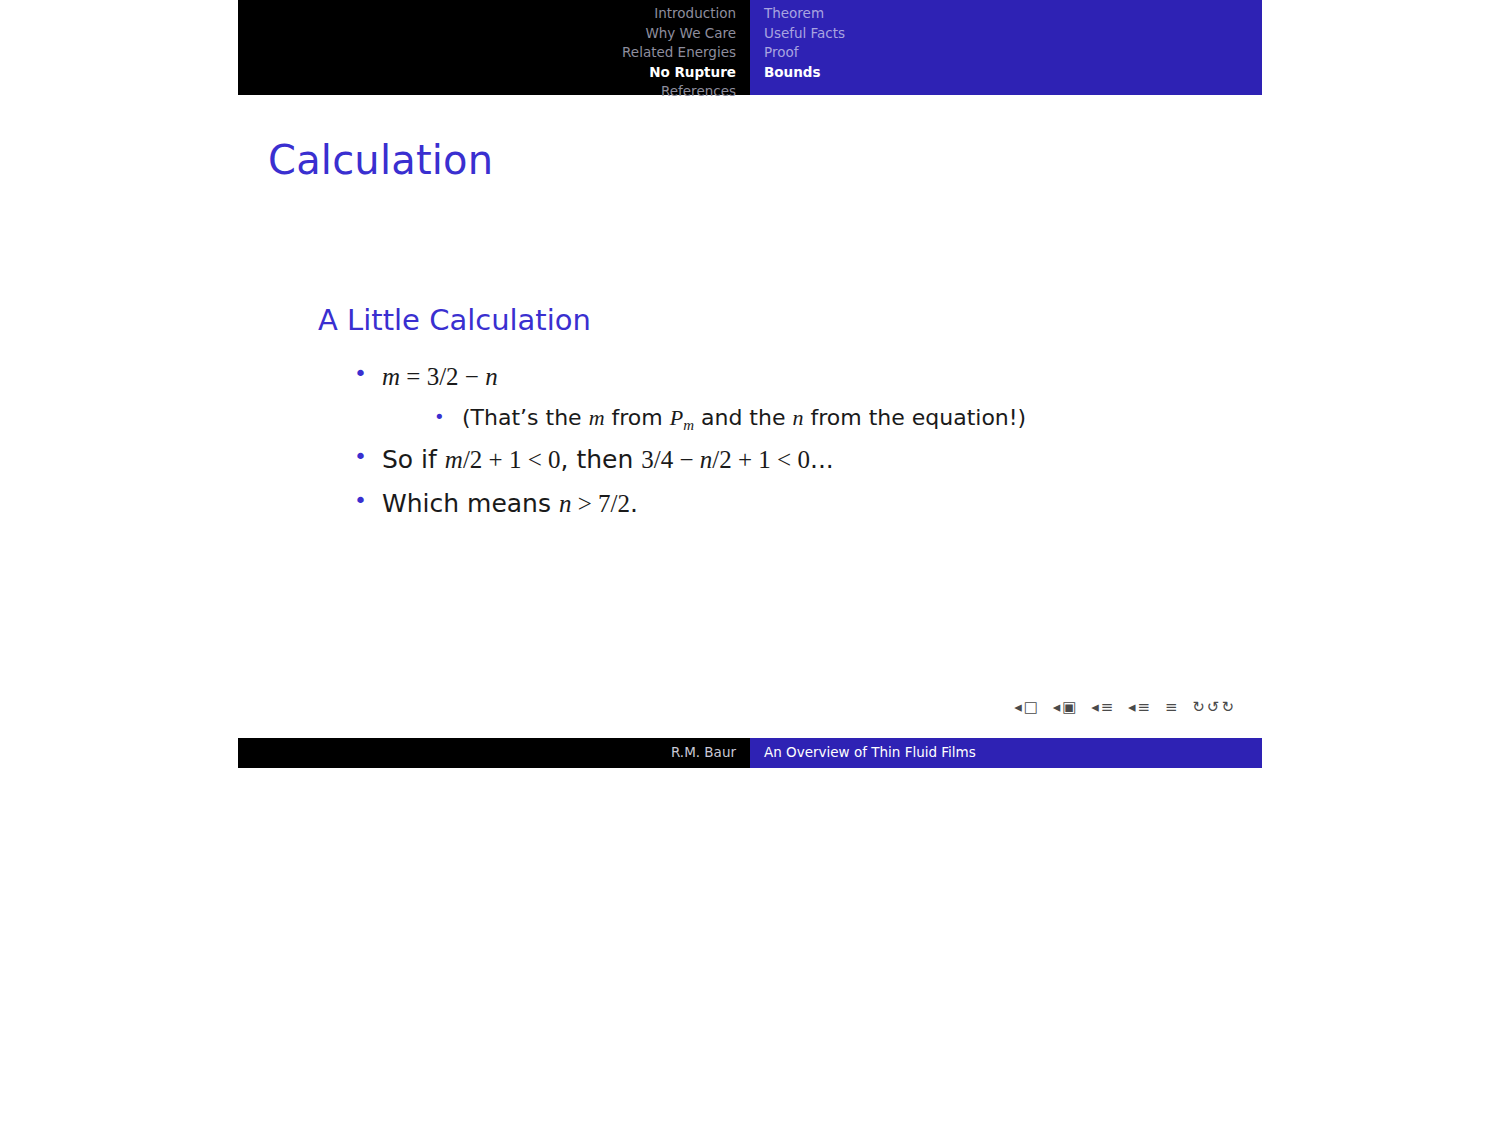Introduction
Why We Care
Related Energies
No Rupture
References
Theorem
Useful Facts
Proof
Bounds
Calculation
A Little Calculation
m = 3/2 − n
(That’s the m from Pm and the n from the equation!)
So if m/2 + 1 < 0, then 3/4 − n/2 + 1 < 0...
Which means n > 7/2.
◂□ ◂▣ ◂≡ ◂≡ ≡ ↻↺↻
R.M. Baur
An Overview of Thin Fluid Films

• • • • •

- WORK TO BE COMPLETED
Print, exactly as given, the lines from the one with "Useful Facts" through the last line of the material above, and no others.

- OUTPUT OF THE EXERCISE
Useful Facts
Proof
Bounds
Calculation
A Little Calculation
m = 3/2 − n
(That’s the m from Pm and the n from the equation!)
So if m/2 + 1 < 0, then 3/4 − n/2 + 1 < 0...
Which means n > 7/2.
◂□ ◂▣ ◂≡ ◂≡ ≡ ↻↺↻
R.M. Baur
An Overview of Thin Fluid Films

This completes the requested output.